An assembly language is the language of a CPU, but the numbers of the machine code are
replaced by easy-to-remember mnemonics. Instead of programming using pure
hexadecimal, such as 83 C4 04, programmers can use something easier to remember and
read, such as ADD ESP, 4, which adds 4 to ESP. The human readable version is read by a
program called an assembler, and then it is translated into machine code by a process called
assembling (analogous to compiling in high-level languages). A modern assembly language
is the result of both the physical CPU and the assembler. Modern assembly languages also
have high-level features such as macros and user-defined data types.
Why Learn Assembly?
Many high-level languages (Java, C#, Python, etc.) share common characteristics. If a
programmer is familiar with any one of them, then he or she will have no trouble picking up
one of the others after a few weeks of study. Assembly language is very different; it shares
almost nothing with high-level languages. Assembly languages for different CPU
architectures often have little in common. For instance, the MIPS R4400 assembly language
is very different from the x86 language. There are no compound statements. There are no if
statements, and the goto instruction (JMP) is used all the time. There are no objects, and
there is no type safety. Programmers have to build their own looping structures, and there is
no difference between a float and an int. There is nothing to assist programmers in
preventing logical errors, and there is no difference between execute instructions and data.
There are many differences between assembly languages.
I could go on forever listing the useful features that x64 assembly language is missing when
compared to high-level languages, but in a sense, this means that assembly language has
fewer obstacles.

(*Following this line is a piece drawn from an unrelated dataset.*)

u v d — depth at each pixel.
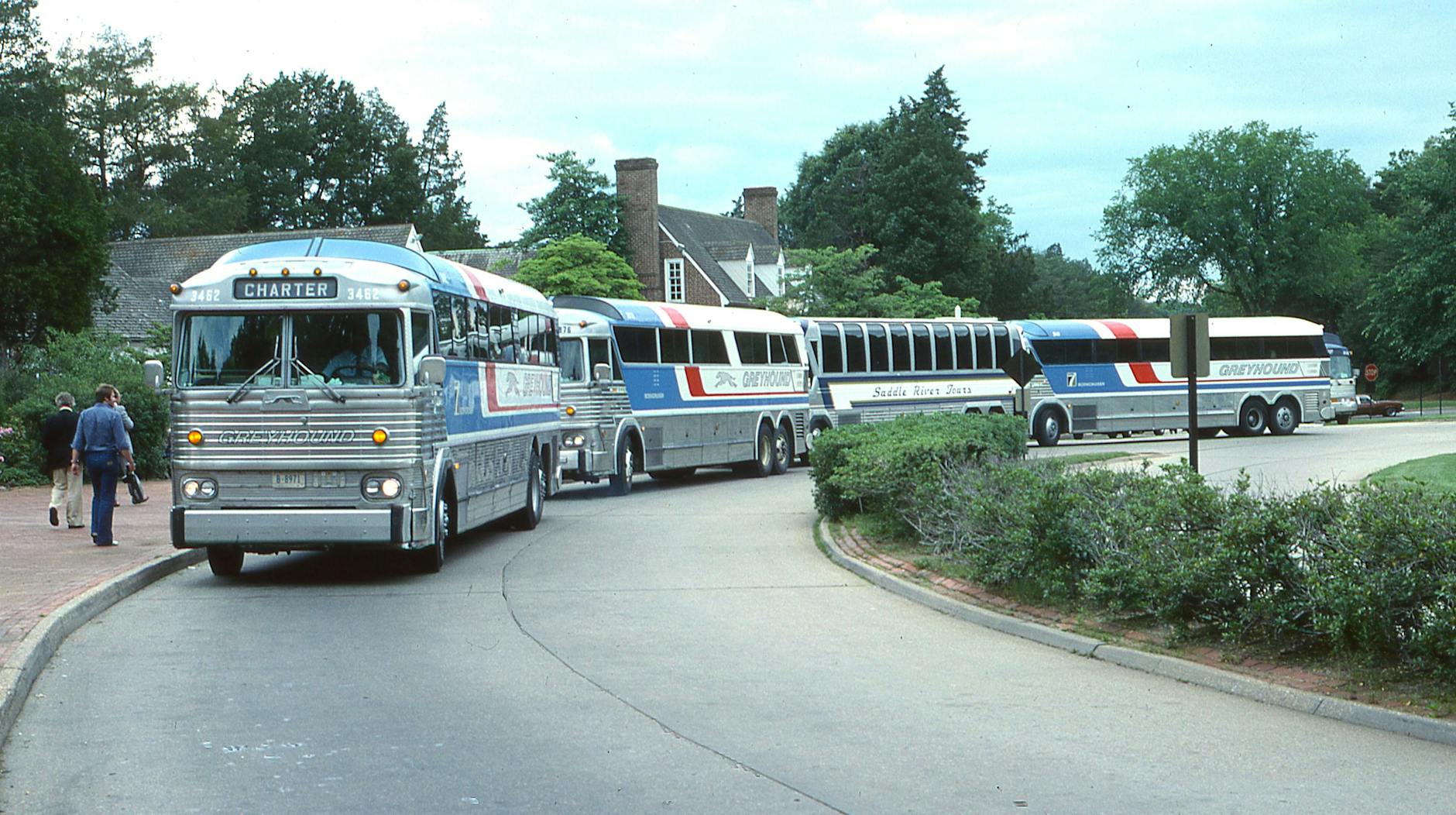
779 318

Type safety, predefined calling conventions, and separating code from data
are all restrictions. These restrictions do not exist in assembly; the only restrictions are those
imposed by the hardware itself. If the machine is capable of doing something, it can be told

to do so using its own assembly language.
A French person might know English as their second language and they could be instructed
to do a task in English, but if the task is too complicated, some concepts may be lost in
translation. The best way to explain how to perform a complex task to a French person is to
explain it in French. Likewise, C++ and other high-level languages are not the CPU's native
language. The computer is very good at taking instructions in C++, but when you need to
explain exactly how to do something very complicated, the CPU's native language is the only
option.



14
Another important reason to learn an assembly language is simply to understand the CPU. A
CPU is not distinct from its assembly language. The language is etched into the silicon of the
CPU itself.
Intended Audience
This book is aimed at developers using Microsoft's Visual Studio. This is a versatile and very
powerful assembly language IDE. This book is targeted at programmers with a good
foundation in C++ and a desire to program native assembly using the Visual Studio IDE
(professional versions and the express editions). The examples have been tested using
Visual Studio and the assembler that comes bundled with it, ML64.exe (the 64-bit version of
MASM, Microsoft's Macro Assembler).
Having knowledge of assembly language programming also helps programmers understand
high-level languages like Java and C#. These languages are compiled to virtual machine
code (Java Byte Code for Java and CIL or Common Intermediate Language for .NET
languages). The virtual machine code can be disassembled and examined from .NET
executables or DLL files using the ILDasm.exe tool, which comes with Visual Studio. When a
.NET application is executed by another tool, ILAsm.exe, it translates the CIL machine code
into native x86 machine code, which is then executed by the CPU. CIL is similar to an
assembly language, and a thorough knowledge of x86 assembly makes most of CIL

readable, even though they are different languages. This book is focused on C++, but this
information is similarly applicable to programming high-level languages.
This book is about the assembly language of most desktop and laptop PCs. Almost all
modern desktop PCs have a 64-bit CPU based on the x86 architecture. The legacy 32-bit
and 16-bit CPUs and their assembly languages will not be covered in any great detail.
MASM uses Intel syntax, and the code in this book is not compatible with AT&T assemblers.
Most of the instructions are the same in other popular Intel syntax assemblers, such as
YASM and NASM, but the directive syntax for each assembler is different.



15


Chapter 1 Assembly in Visual Studio
There would be little point in describing x64 assembly language without having examined a
few methods for coding assembly. There are a number of ways to code assembly in both
32-bit and 64-bit applications. This book will mostly concentrate on 64-bit assembly, but first
let us examine some ways of coding 32-bit assembly, since 32-bit x86 assembly shares
many characteristics with 64-bit x86.
Inline Assembly in 32-Bit Applications
Visual C++ Express and Visual Studio Professional allow what is called inline assembly in
32-bit applications. I have used Visual Studio 2010 for the code in this book, but the steps
are identical for newer versions of the IDE. All of this information is applicable to users of
Visual Studio 2010, 2012, and 2013, both Express and Professional editions. Inline
assembly is where assembly code is embedded into otherwise normal C++ in either single
lines or code blocks marked with the __asm keyword.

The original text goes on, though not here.